**Activity:** The stretch wanted below opens at the line containing "<!-- street labels -->" and closes at the line containing "<!-- border -->". Please return it exactly, with no other lines.

**Supplied records:**
____
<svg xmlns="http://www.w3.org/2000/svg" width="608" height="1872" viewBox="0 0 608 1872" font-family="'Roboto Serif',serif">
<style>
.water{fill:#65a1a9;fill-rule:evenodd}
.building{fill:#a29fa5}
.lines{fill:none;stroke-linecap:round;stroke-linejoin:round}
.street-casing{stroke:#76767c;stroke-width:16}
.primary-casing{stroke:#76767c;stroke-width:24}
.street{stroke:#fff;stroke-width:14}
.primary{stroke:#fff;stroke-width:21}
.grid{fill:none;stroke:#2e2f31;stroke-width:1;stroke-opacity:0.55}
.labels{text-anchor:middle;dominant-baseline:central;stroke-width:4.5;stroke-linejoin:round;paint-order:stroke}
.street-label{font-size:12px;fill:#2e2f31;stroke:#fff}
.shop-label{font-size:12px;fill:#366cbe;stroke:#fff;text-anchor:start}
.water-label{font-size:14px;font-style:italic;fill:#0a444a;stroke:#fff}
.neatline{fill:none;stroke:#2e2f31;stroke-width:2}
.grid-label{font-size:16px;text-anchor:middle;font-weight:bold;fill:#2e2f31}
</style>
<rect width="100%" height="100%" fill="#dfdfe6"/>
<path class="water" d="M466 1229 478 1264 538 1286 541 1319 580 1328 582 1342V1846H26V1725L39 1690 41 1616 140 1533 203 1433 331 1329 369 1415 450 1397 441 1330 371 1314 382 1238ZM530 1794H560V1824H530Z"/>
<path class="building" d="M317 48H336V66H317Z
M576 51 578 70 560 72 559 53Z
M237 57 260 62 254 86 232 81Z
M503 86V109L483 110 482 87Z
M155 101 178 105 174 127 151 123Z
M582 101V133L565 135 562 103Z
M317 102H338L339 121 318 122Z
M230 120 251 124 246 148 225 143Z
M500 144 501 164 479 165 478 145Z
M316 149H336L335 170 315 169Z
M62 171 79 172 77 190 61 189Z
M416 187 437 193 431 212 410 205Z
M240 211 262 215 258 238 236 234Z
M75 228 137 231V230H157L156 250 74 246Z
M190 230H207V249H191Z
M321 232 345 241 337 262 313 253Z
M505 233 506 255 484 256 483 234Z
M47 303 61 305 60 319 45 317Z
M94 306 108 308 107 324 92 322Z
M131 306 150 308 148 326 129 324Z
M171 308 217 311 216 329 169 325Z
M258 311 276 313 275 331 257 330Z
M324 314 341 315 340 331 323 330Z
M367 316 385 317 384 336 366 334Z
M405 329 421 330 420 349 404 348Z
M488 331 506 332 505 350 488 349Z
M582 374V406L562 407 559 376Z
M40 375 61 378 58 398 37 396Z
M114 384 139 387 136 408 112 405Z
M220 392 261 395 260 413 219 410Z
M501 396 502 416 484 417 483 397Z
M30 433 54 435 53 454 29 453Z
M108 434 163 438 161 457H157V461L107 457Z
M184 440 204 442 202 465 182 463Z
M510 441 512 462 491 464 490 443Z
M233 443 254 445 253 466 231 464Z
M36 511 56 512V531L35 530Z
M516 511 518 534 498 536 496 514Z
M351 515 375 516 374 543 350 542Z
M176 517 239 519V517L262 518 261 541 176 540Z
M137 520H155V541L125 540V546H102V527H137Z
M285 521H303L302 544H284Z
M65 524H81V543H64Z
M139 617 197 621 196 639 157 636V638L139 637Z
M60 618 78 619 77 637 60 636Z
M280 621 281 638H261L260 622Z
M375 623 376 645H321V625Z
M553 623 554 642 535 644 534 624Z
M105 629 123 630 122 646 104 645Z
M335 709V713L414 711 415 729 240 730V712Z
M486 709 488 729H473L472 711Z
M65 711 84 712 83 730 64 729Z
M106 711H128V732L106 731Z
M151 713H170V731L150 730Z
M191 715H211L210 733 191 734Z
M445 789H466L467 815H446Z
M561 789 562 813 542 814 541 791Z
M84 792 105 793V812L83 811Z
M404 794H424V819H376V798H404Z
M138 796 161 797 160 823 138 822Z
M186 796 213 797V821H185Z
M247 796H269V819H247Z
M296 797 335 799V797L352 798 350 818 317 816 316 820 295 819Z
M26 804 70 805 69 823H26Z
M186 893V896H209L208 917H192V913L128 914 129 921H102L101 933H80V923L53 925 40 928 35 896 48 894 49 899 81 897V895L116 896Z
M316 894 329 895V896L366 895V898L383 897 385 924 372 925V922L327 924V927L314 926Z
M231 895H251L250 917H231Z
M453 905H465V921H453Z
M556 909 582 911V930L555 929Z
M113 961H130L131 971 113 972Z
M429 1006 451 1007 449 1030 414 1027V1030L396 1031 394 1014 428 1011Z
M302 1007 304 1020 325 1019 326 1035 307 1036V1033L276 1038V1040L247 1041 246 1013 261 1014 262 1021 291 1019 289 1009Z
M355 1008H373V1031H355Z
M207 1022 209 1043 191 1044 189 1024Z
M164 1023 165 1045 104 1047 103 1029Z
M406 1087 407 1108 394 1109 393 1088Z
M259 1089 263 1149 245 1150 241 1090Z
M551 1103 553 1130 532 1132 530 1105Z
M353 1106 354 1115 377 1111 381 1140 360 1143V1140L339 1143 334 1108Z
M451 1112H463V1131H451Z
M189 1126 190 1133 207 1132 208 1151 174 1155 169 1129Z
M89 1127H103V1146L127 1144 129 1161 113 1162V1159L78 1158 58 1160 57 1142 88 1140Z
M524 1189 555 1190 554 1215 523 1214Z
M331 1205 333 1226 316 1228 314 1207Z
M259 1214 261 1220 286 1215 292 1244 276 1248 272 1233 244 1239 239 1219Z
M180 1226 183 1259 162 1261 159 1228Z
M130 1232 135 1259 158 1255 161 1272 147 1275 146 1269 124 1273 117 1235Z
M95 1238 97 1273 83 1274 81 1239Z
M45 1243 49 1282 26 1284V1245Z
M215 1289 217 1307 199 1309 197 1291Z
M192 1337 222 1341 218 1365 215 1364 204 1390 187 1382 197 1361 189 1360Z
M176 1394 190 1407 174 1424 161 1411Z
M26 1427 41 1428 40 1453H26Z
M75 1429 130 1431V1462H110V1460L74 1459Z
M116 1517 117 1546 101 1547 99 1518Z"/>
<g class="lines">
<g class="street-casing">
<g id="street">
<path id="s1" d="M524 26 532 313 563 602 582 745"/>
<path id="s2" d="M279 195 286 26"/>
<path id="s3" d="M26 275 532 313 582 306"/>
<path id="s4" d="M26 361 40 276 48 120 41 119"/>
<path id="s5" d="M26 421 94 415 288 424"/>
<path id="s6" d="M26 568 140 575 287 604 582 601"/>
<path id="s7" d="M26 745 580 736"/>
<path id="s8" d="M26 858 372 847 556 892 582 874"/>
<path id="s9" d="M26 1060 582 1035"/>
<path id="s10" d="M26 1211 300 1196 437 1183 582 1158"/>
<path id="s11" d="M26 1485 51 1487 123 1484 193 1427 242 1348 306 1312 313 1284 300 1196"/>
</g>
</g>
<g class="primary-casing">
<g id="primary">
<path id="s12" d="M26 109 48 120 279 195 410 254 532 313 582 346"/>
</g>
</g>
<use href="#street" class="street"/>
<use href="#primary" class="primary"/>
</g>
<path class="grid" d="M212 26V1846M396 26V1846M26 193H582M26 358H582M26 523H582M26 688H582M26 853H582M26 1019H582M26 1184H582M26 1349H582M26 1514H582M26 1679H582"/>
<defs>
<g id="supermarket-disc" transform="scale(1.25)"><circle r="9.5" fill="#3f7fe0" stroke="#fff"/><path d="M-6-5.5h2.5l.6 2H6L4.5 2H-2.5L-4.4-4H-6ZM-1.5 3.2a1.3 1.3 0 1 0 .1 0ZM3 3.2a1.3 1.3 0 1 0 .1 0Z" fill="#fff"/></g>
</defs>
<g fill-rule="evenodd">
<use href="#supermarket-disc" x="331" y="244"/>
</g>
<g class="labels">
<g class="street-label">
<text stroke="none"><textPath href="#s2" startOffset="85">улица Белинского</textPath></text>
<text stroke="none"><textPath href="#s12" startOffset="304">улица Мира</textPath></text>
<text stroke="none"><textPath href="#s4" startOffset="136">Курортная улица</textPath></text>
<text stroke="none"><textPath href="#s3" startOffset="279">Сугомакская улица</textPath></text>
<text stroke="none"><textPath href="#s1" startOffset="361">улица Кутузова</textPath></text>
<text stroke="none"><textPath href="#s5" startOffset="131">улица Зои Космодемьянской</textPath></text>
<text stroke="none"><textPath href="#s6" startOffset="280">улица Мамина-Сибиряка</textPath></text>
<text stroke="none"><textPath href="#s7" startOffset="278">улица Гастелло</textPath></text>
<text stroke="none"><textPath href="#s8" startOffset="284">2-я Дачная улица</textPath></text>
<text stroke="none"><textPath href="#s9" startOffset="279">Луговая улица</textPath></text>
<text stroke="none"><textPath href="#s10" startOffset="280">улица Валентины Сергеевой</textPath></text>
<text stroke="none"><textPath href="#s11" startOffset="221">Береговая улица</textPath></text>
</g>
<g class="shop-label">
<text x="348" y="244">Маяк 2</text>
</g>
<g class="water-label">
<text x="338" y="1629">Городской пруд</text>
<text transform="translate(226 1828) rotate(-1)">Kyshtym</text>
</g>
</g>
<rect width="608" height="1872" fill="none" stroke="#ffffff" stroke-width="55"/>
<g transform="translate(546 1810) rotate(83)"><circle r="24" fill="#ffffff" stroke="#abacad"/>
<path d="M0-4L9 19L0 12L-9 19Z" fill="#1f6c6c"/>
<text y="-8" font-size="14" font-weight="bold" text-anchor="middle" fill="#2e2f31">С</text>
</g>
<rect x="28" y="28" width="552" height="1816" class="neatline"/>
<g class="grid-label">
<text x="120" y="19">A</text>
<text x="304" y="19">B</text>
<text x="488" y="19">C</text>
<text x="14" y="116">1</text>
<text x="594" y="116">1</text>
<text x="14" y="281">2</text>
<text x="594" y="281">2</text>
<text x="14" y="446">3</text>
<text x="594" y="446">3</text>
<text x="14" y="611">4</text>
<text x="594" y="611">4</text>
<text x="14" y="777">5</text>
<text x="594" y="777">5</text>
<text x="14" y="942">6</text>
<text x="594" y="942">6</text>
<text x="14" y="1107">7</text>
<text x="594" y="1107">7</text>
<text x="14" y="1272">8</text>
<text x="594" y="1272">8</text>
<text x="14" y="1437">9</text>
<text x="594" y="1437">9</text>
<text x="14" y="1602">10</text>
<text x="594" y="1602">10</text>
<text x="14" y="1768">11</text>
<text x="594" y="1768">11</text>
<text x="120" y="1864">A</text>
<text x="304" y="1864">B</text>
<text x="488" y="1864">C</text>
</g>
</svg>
____
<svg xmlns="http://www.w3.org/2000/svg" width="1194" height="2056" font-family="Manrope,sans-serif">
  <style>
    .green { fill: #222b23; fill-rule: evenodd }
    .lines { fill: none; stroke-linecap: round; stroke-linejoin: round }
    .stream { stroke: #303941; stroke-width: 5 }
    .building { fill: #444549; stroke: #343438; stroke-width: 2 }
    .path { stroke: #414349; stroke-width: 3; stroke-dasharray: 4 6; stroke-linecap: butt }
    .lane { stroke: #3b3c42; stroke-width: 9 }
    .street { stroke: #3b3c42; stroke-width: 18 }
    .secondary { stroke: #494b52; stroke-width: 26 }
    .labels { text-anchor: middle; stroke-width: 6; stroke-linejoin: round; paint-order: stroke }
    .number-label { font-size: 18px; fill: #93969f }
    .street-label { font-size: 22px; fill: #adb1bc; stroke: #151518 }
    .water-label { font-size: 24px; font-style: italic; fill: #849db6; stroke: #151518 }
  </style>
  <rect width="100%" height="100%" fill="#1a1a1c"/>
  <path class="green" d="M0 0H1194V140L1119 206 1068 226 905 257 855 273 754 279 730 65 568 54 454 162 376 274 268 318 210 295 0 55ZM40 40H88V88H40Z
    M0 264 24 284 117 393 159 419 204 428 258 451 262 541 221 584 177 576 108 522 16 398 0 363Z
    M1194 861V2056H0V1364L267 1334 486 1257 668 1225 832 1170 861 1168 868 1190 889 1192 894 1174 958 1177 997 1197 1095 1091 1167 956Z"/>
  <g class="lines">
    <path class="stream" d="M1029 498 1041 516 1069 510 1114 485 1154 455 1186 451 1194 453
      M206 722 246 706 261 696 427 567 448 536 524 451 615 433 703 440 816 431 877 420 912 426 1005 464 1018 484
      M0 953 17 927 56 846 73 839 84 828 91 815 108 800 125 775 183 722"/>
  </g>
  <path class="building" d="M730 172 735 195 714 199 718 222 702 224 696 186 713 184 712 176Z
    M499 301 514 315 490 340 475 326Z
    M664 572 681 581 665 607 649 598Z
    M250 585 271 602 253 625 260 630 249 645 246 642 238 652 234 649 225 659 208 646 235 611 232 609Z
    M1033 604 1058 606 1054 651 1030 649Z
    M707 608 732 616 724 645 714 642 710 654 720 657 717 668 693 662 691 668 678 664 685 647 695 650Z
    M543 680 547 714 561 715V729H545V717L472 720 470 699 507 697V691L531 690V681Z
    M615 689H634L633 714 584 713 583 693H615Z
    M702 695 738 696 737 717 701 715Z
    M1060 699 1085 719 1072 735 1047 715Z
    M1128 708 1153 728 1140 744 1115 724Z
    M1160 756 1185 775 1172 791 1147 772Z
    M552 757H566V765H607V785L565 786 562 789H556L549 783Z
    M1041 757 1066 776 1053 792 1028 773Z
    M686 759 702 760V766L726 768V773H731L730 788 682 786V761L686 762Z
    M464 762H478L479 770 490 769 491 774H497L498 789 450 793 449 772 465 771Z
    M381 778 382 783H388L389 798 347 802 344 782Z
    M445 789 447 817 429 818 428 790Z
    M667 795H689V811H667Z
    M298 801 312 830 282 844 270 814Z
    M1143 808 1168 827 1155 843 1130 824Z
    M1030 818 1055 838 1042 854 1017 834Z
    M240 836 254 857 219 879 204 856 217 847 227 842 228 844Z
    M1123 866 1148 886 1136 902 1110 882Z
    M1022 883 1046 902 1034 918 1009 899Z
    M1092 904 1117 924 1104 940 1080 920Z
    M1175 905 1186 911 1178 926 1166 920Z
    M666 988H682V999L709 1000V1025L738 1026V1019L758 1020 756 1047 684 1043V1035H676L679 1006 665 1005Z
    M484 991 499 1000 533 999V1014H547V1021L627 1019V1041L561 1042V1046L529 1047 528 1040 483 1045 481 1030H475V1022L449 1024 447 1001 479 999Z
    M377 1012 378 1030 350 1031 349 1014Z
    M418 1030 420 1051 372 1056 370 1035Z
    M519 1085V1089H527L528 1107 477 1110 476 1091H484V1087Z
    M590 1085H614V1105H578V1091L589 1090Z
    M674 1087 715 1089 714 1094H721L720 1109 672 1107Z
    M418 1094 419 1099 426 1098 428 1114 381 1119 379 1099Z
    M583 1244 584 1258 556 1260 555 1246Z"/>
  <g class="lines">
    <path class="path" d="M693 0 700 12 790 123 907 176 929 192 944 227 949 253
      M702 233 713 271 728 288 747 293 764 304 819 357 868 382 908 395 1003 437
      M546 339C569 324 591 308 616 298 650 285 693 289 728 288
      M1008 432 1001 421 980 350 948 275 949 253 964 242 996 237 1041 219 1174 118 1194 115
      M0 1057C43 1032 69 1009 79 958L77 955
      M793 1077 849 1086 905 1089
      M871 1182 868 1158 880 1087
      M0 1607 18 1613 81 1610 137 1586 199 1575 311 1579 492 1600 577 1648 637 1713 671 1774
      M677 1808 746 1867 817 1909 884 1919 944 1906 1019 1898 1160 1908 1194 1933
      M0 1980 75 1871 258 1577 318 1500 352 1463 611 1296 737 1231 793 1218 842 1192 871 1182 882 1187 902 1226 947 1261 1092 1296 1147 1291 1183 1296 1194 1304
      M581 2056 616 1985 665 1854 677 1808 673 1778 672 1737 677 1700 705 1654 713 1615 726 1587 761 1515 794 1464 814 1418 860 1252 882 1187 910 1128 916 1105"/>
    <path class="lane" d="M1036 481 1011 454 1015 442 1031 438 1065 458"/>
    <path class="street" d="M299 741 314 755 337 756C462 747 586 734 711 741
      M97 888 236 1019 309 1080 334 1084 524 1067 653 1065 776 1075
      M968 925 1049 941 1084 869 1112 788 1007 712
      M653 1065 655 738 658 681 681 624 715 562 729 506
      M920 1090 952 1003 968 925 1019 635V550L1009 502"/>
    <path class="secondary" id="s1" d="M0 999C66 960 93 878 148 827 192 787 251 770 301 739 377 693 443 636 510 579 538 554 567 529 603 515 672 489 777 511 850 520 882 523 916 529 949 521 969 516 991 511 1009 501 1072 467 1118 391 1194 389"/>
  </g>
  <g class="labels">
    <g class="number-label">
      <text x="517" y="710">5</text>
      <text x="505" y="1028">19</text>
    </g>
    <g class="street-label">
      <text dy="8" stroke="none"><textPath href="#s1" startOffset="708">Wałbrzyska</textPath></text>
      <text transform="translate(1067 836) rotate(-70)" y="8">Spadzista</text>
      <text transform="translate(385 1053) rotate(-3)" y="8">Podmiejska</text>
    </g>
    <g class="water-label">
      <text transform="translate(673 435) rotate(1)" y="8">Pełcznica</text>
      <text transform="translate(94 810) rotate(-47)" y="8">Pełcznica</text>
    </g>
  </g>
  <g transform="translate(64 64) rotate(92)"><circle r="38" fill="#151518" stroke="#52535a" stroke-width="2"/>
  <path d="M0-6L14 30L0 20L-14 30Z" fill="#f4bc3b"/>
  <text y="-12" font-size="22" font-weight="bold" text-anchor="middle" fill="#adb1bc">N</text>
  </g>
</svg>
____
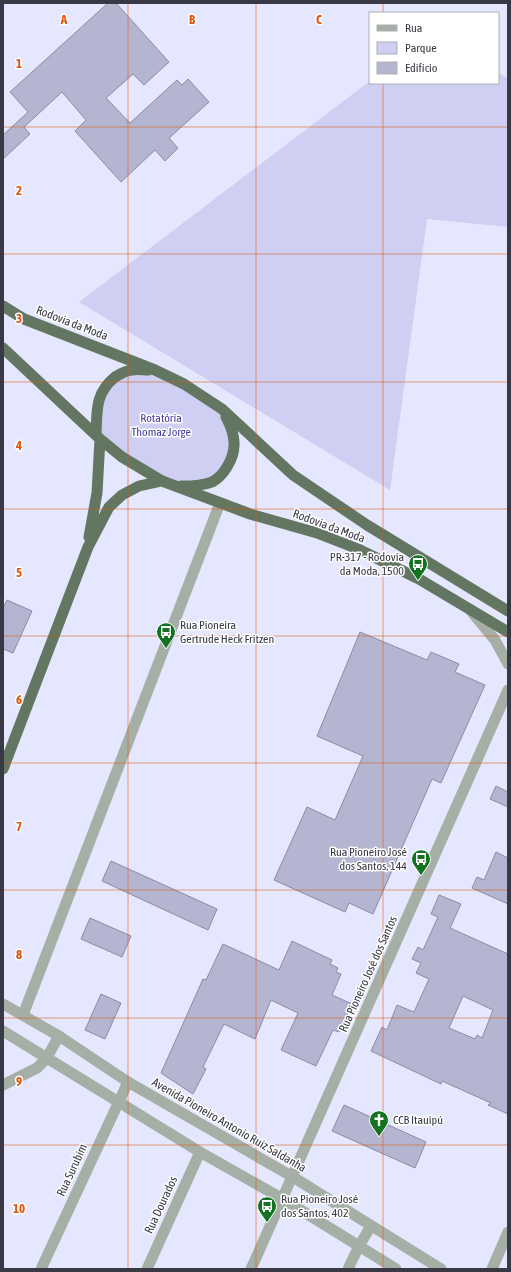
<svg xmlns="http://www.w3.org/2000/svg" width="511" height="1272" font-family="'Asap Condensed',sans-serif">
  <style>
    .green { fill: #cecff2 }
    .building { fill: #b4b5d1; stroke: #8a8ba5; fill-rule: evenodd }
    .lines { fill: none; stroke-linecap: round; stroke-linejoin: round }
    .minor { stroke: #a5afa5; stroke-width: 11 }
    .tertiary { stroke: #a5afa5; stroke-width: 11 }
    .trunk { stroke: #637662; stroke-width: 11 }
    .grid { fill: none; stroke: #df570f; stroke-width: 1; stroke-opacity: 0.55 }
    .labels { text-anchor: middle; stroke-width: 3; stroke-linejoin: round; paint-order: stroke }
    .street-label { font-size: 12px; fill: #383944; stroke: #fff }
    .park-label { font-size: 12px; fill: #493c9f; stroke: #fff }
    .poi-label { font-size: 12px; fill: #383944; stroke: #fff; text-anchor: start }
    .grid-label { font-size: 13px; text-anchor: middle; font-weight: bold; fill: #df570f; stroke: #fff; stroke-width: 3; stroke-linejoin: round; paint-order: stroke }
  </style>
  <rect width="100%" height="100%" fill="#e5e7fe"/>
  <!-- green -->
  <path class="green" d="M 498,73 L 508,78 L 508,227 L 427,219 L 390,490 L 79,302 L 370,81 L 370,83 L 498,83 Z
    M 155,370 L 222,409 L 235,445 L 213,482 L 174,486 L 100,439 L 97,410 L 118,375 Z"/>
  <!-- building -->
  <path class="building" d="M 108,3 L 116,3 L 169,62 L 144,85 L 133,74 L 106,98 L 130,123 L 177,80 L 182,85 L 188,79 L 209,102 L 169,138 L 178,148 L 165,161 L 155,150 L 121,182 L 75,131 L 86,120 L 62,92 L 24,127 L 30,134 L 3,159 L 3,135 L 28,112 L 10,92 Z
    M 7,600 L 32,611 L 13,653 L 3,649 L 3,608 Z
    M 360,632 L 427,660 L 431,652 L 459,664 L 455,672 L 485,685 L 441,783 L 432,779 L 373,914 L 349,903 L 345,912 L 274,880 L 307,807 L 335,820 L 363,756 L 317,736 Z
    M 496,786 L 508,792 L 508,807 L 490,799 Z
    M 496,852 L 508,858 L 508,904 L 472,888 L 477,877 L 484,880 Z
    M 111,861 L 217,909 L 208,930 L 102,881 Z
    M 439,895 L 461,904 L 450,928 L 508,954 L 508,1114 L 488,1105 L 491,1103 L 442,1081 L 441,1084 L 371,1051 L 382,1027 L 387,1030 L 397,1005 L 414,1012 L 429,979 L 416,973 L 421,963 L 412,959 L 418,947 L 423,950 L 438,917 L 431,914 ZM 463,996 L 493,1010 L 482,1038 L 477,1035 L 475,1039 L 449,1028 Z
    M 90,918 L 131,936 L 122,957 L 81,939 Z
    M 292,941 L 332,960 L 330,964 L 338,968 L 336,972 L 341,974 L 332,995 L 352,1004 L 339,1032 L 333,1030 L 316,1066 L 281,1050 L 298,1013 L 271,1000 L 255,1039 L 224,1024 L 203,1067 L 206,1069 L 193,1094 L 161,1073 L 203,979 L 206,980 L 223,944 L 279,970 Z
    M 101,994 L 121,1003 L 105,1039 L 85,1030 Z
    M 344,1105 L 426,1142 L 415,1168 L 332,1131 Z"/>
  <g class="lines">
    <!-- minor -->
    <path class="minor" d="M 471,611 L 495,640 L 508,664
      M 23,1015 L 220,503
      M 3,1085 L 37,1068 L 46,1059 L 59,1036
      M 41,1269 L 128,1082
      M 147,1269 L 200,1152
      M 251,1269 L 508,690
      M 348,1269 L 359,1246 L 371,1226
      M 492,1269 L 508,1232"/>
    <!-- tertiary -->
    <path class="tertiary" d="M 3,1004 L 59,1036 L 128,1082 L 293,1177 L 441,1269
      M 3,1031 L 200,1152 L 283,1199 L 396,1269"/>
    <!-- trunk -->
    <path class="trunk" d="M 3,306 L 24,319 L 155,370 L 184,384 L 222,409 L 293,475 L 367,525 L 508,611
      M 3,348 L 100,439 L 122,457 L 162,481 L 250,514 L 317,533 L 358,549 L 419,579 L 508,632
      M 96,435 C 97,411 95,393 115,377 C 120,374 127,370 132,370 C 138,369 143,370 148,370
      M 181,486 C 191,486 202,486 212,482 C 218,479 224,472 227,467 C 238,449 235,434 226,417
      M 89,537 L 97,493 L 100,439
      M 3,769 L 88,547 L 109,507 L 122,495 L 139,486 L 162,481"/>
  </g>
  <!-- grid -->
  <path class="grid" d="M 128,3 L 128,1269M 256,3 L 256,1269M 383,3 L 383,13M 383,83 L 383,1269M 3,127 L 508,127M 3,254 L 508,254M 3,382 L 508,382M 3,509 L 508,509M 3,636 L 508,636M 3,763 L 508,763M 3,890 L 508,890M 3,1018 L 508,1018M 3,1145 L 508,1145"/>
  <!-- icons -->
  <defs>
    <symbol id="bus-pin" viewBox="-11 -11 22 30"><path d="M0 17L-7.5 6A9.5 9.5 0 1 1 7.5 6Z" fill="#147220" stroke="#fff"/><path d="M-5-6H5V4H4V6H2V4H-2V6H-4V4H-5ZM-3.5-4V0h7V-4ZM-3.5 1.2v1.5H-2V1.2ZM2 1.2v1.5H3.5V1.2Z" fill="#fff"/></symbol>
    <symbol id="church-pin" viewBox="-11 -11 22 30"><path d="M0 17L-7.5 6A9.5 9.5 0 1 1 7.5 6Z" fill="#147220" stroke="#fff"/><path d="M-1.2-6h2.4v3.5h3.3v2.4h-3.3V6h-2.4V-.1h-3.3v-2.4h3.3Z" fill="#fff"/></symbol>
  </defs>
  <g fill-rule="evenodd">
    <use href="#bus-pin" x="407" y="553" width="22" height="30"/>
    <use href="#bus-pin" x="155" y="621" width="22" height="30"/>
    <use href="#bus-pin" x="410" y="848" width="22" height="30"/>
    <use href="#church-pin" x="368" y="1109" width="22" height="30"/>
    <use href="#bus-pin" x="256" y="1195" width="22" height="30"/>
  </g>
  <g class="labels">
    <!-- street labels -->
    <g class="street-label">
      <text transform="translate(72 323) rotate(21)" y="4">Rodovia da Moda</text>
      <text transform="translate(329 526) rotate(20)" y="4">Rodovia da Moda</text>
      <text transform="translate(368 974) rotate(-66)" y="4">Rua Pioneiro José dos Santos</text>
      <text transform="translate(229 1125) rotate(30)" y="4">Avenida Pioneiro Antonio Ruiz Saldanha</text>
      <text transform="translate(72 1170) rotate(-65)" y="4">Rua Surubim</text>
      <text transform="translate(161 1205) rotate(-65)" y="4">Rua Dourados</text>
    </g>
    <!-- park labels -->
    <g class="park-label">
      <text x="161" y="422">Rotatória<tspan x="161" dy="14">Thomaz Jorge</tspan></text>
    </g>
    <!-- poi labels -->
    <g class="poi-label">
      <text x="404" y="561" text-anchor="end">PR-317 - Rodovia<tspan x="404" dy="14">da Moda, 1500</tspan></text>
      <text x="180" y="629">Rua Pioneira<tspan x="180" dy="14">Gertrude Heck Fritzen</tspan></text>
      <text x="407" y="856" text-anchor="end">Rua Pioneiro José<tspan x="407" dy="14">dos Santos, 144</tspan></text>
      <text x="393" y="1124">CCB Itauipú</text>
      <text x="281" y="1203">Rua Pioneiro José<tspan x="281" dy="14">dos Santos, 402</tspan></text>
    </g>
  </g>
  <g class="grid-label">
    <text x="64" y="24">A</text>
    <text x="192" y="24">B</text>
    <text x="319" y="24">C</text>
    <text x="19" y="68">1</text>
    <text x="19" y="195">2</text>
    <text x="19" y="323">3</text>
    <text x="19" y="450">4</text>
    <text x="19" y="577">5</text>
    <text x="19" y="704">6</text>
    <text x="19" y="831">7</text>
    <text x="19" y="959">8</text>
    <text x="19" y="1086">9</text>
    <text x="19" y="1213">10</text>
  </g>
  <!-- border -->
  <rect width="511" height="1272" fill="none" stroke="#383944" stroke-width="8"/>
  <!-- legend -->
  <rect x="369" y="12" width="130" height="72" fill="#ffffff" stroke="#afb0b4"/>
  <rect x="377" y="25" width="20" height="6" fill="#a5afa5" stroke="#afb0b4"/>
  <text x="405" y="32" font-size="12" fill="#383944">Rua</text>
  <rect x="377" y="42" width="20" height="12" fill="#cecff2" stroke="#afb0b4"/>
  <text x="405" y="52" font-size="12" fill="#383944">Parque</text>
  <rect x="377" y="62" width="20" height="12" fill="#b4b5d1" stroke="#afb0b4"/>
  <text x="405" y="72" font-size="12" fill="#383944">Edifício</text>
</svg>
____
**Answer for the task:**
    <!-- street labels -->
    <g class="street-label">
      <text transform="translate(72 323) rotate(21)" y="4">Rodovia da Moda</text>
      <text transform="translate(329 526) rotate(20)" y="4">Rodovia da Moda</text>
      <text transform="translate(368 974) rotate(-66)" y="4">Rua Pioneiro José dos Santos</text>
      <text transform="translate(229 1125) rotate(30)" y="4">Avenida Pioneiro Antonio Ruiz Saldanha</text>
      <text transform="translate(72 1170) rotate(-65)" y="4">Rua Surubim</text>
      <text transform="translate(161 1205) rotate(-65)" y="4">Rua Dourados</text>
    </g>
    <!-- park labels -->
    <g class="park-label">
      <text x="161" y="422">Rotatória<tspan x="161" dy="14">Thomaz Jorge</tspan></text>
    </g>
    <!-- poi labels -->
    <g class="poi-label">
      <text x="404" y="561" text-anchor="end">PR-317 - Rodovia<tspan x="404" dy="14">da Moda, 1500</tspan></text>
      <text x="180" y="629">Rua Pioneira<tspan x="180" dy="14">Gertrude Heck Fritzen</tspan></text>
      <text x="407" y="856" text-anchor="end">Rua Pioneiro José<tspan x="407" dy="14">dos Santos, 144</tspan></text>
      <text x="393" y="1124">CCB Itauipú</text>
      <text x="281" y="1203">Rua Pioneiro José<tspan x="281" dy="14">dos Santos, 402</tspan></text>
    </g>
  </g>
  <g class="grid-label">
    <text x="64" y="24">A</text>
    <text x="192" y="24">B</text>
    <text x="319" y="24">C</text>
    <text x="19" y="68">1</text>
    <text x="19" y="195">2</text>
    <text x="19" y="323">3</text>
    <text x="19" y="450">4</text>
    <text x="19" y="577">5</text>
    <text x="19" y="704">6</text>
    <text x="19" y="831">7</text>
    <text x="19" y="959">8</text>
    <text x="19" y="1086">9</text>
    <text x="19" y="1213">10</text>
  </g>
  <!-- border -->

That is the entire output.